__Required work__. Reproduce every record below word for word and include no pictures.
----------------------------------------
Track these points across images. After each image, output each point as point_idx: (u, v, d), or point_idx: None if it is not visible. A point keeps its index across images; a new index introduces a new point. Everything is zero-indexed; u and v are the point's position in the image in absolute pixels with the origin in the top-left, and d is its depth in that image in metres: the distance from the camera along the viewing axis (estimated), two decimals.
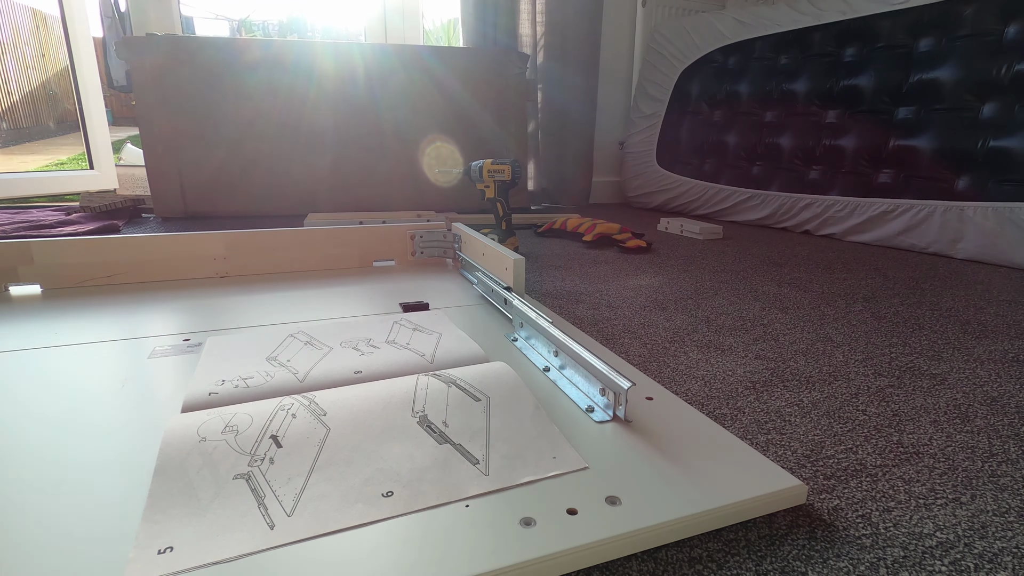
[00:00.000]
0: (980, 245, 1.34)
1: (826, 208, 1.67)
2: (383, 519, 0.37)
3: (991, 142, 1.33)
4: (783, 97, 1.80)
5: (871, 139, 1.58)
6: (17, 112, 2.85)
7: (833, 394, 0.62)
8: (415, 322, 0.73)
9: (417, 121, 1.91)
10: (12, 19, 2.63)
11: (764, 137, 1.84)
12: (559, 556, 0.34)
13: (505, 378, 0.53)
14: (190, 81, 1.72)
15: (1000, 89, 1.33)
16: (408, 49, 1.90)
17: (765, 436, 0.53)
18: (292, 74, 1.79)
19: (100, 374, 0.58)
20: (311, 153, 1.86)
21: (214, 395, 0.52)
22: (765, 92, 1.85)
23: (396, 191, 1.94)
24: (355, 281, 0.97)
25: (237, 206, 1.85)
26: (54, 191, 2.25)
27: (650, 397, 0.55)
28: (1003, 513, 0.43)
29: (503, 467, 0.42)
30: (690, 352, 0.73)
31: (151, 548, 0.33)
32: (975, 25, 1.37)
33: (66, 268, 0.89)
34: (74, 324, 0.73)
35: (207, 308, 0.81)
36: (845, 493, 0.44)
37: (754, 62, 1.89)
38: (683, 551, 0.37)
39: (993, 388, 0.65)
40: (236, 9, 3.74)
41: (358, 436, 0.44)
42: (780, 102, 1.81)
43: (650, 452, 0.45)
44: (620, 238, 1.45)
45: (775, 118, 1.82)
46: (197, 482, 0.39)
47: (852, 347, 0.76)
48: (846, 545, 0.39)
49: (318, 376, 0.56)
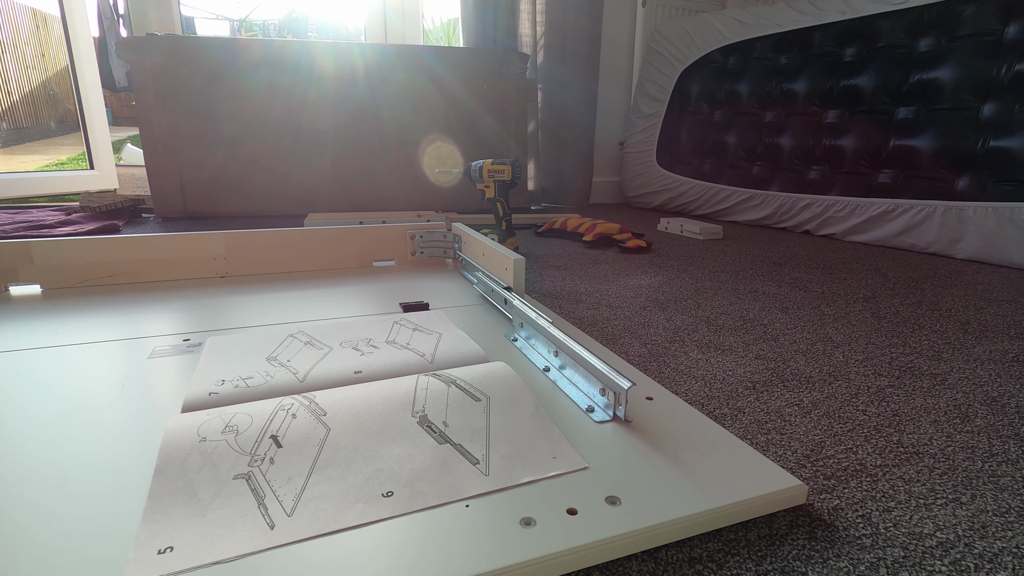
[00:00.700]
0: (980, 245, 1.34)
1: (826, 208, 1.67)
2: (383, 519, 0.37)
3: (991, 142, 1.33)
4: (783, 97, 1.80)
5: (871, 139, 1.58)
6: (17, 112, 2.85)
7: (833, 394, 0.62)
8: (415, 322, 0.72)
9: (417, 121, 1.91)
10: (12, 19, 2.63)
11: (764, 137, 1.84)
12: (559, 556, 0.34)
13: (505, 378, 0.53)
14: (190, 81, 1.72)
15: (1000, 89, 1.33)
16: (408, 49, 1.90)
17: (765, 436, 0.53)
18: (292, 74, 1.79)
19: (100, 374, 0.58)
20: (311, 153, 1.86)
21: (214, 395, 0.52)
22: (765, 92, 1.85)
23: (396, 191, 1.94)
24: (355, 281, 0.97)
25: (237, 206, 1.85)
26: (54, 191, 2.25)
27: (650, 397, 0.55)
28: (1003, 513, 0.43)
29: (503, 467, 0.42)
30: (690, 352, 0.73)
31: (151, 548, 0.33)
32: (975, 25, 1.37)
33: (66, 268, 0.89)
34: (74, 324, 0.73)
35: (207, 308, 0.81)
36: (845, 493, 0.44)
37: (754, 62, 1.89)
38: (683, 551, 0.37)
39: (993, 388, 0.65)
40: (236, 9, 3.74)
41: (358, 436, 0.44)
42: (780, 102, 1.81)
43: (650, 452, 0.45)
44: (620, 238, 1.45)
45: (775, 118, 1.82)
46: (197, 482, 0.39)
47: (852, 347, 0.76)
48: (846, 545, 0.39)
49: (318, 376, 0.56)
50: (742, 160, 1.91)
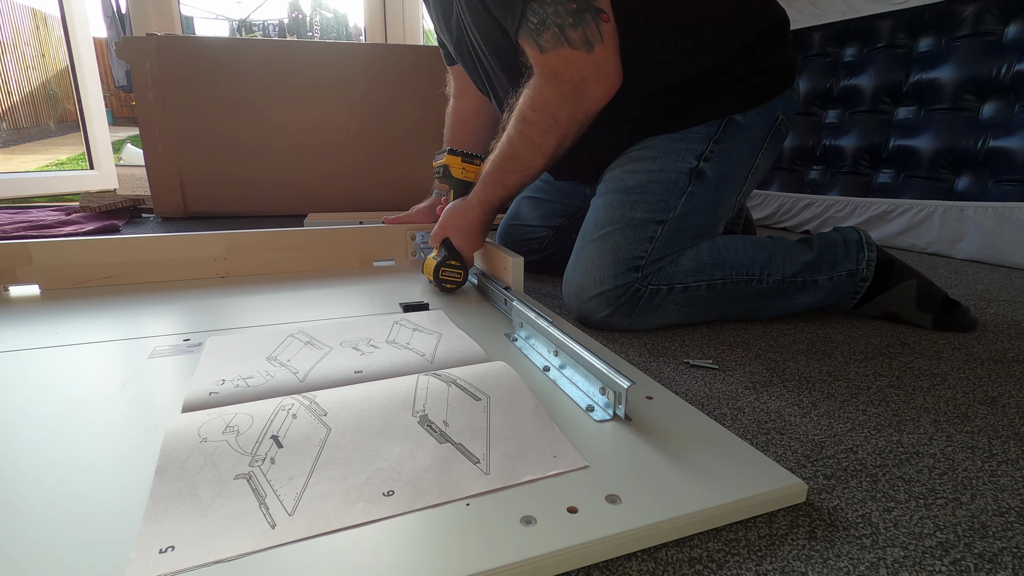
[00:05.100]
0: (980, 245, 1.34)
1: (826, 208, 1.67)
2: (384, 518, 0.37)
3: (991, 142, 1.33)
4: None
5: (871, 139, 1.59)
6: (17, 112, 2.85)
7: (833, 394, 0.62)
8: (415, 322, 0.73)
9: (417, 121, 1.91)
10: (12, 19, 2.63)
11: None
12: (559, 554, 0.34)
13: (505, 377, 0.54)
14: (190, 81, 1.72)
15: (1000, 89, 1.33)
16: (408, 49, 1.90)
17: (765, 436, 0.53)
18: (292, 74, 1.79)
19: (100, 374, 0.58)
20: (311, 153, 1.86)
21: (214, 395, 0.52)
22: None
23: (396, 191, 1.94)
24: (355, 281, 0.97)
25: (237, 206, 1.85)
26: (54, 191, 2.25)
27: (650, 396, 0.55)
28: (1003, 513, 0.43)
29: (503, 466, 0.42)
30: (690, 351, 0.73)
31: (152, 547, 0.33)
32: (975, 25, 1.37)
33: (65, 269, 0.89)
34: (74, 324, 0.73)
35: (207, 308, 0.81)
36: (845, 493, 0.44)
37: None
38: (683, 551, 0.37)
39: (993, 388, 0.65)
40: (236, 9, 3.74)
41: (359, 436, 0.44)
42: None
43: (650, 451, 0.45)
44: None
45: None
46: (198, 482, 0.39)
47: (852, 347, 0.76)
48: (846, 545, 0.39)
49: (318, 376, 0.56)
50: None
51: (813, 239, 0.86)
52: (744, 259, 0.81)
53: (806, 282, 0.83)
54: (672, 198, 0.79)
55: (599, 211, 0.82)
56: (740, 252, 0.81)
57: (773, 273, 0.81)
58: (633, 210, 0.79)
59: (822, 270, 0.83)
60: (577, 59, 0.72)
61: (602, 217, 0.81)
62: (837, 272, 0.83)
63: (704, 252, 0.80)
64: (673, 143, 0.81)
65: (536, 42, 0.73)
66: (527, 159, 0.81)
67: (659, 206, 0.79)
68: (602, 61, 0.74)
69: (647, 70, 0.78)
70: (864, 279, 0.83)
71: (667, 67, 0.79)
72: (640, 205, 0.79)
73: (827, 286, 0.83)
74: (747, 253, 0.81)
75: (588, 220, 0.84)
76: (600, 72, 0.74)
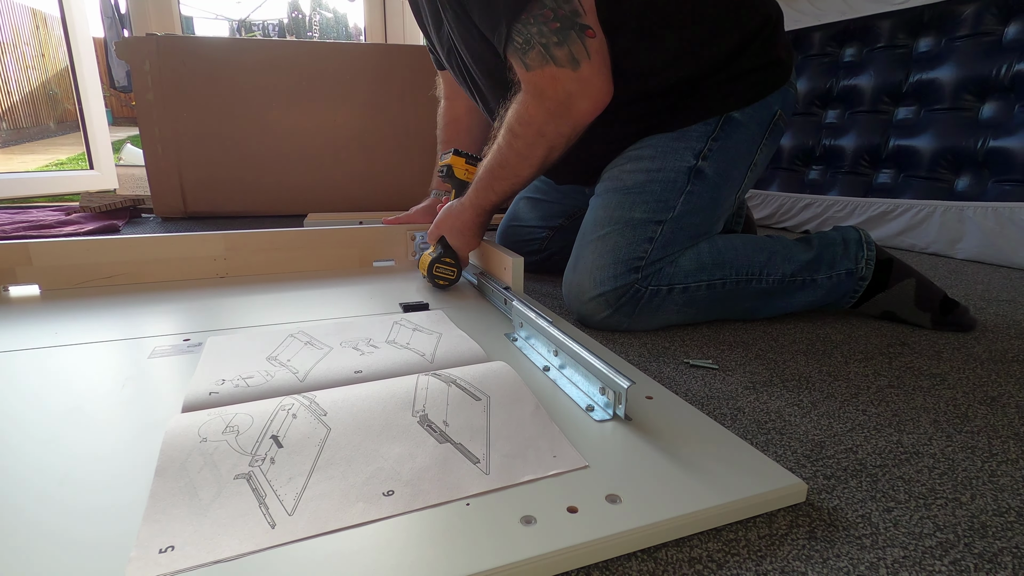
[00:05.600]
----------------------------------------
__Response area__.
Track these points across images. After each image, output each point as point_idx: (u, v, d), or point_idx: None if it is not visible. A point keeps its index across images; a new index introduces a new point. Everything is zero-indexed; u and v are the point's position in the image in absolute pixels with the origin in the top-left, and d is its depth in that image in metres: the distance from the camera along the viewing axis (estimated), two decimals.
[00:00.000]
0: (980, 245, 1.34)
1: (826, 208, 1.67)
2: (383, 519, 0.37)
3: (991, 142, 1.33)
4: (783, 97, 1.80)
5: (871, 139, 1.58)
6: (17, 112, 2.85)
7: (833, 394, 0.62)
8: (415, 322, 0.73)
9: (417, 121, 1.91)
10: (12, 19, 2.63)
11: (764, 137, 1.84)
12: (559, 556, 0.34)
13: (505, 378, 0.53)
14: (190, 81, 1.72)
15: (1000, 89, 1.33)
16: (408, 49, 1.90)
17: (765, 436, 0.53)
18: (292, 74, 1.79)
19: (100, 374, 0.58)
20: (311, 153, 1.86)
21: (214, 395, 0.52)
22: (765, 92, 1.85)
23: (396, 191, 1.94)
24: (355, 281, 0.97)
25: (237, 206, 1.85)
26: (54, 191, 2.25)
27: (650, 397, 0.55)
28: (1003, 513, 0.43)
29: (503, 467, 0.42)
30: (690, 352, 0.73)
31: (151, 548, 0.33)
32: (975, 25, 1.37)
33: (66, 268, 0.89)
34: (74, 324, 0.73)
35: (207, 308, 0.81)
36: (845, 493, 0.44)
37: (754, 62, 1.89)
38: (683, 551, 0.37)
39: (993, 388, 0.65)
40: (236, 9, 3.74)
41: (358, 436, 0.44)
42: (780, 102, 1.81)
43: (650, 452, 0.45)
44: (620, 238, 1.45)
45: (775, 118, 1.82)
46: (197, 482, 0.39)
47: (852, 347, 0.76)
48: (846, 545, 0.39)
49: (318, 376, 0.56)
[00:00.700]
0: (980, 245, 1.34)
1: (826, 208, 1.67)
2: (383, 519, 0.37)
3: (991, 142, 1.33)
4: (783, 97, 1.80)
5: (871, 139, 1.58)
6: (17, 112, 2.85)
7: (833, 394, 0.62)
8: (415, 322, 0.72)
9: (417, 121, 1.91)
10: (12, 19, 2.63)
11: (764, 137, 1.84)
12: (559, 556, 0.34)
13: (505, 378, 0.53)
14: (190, 81, 1.72)
15: (1000, 89, 1.33)
16: (408, 49, 1.90)
17: (765, 436, 0.53)
18: (292, 74, 1.79)
19: (100, 374, 0.58)
20: (311, 153, 1.86)
21: (214, 395, 0.52)
22: (765, 92, 1.85)
23: (396, 191, 1.94)
24: (355, 281, 0.97)
25: (237, 206, 1.85)
26: (54, 191, 2.25)
27: (650, 397, 0.55)
28: (1003, 513, 0.43)
29: (503, 467, 0.42)
30: (690, 352, 0.73)
31: (151, 548, 0.33)
32: (975, 25, 1.37)
33: (66, 268, 0.89)
34: (74, 324, 0.73)
35: (207, 308, 0.81)
36: (845, 493, 0.44)
37: (754, 62, 1.89)
38: (683, 551, 0.37)
39: (993, 388, 0.65)
40: (236, 9, 3.74)
41: (358, 436, 0.44)
42: (780, 102, 1.81)
43: (650, 452, 0.45)
44: (620, 238, 1.45)
45: (775, 118, 1.82)
46: (197, 482, 0.39)
47: (852, 347, 0.76)
48: (846, 545, 0.39)
49: (318, 376, 0.56)
50: (742, 160, 1.91)
[00:05.100]
0: (980, 245, 1.34)
1: (826, 208, 1.67)
2: (384, 518, 0.37)
3: (991, 142, 1.33)
4: None
5: (871, 139, 1.59)
6: (17, 112, 2.85)
7: (833, 394, 0.62)
8: (415, 322, 0.73)
9: (417, 121, 1.91)
10: (12, 19, 2.63)
11: None
12: (559, 554, 0.34)
13: (505, 377, 0.54)
14: (190, 81, 1.72)
15: (1000, 89, 1.33)
16: (408, 49, 1.90)
17: (765, 436, 0.53)
18: (292, 74, 1.79)
19: (100, 374, 0.58)
20: (311, 153, 1.86)
21: (214, 395, 0.52)
22: None
23: (396, 191, 1.94)
24: (355, 281, 0.97)
25: (237, 206, 1.85)
26: (54, 191, 2.25)
27: (650, 396, 0.55)
28: (1003, 513, 0.43)
29: (503, 466, 0.42)
30: (690, 351, 0.73)
31: (152, 547, 0.33)
32: (975, 25, 1.37)
33: (65, 269, 0.89)
34: (74, 324, 0.73)
35: (207, 308, 0.81)
36: (845, 493, 0.44)
37: None
38: (683, 551, 0.37)
39: (993, 388, 0.65)
40: (236, 9, 3.74)
41: (359, 436, 0.44)
42: None
43: (650, 451, 0.45)
44: None
45: None
46: (198, 482, 0.39)
47: (852, 347, 0.76)
48: (846, 545, 0.39)
49: (318, 376, 0.56)
50: None
51: (813, 239, 0.86)
52: (744, 259, 0.81)
53: (806, 282, 0.83)
54: (672, 198, 0.79)
55: (599, 211, 0.82)
56: (740, 252, 0.81)
57: (773, 273, 0.81)
58: (633, 210, 0.79)
59: (822, 270, 0.83)
60: (577, 59, 0.72)
61: (602, 217, 0.81)
62: (837, 272, 0.83)
63: (704, 252, 0.80)
64: (673, 143, 0.81)
65: (536, 42, 0.73)
66: (527, 159, 0.81)
67: (659, 206, 0.79)
68: (602, 61, 0.74)
69: (647, 70, 0.78)
70: (864, 279, 0.83)
71: (667, 67, 0.79)
72: (640, 205, 0.79)
73: (827, 286, 0.83)
74: (747, 253, 0.81)
75: (588, 220, 0.84)
76: (600, 72, 0.74)
[00:05.600]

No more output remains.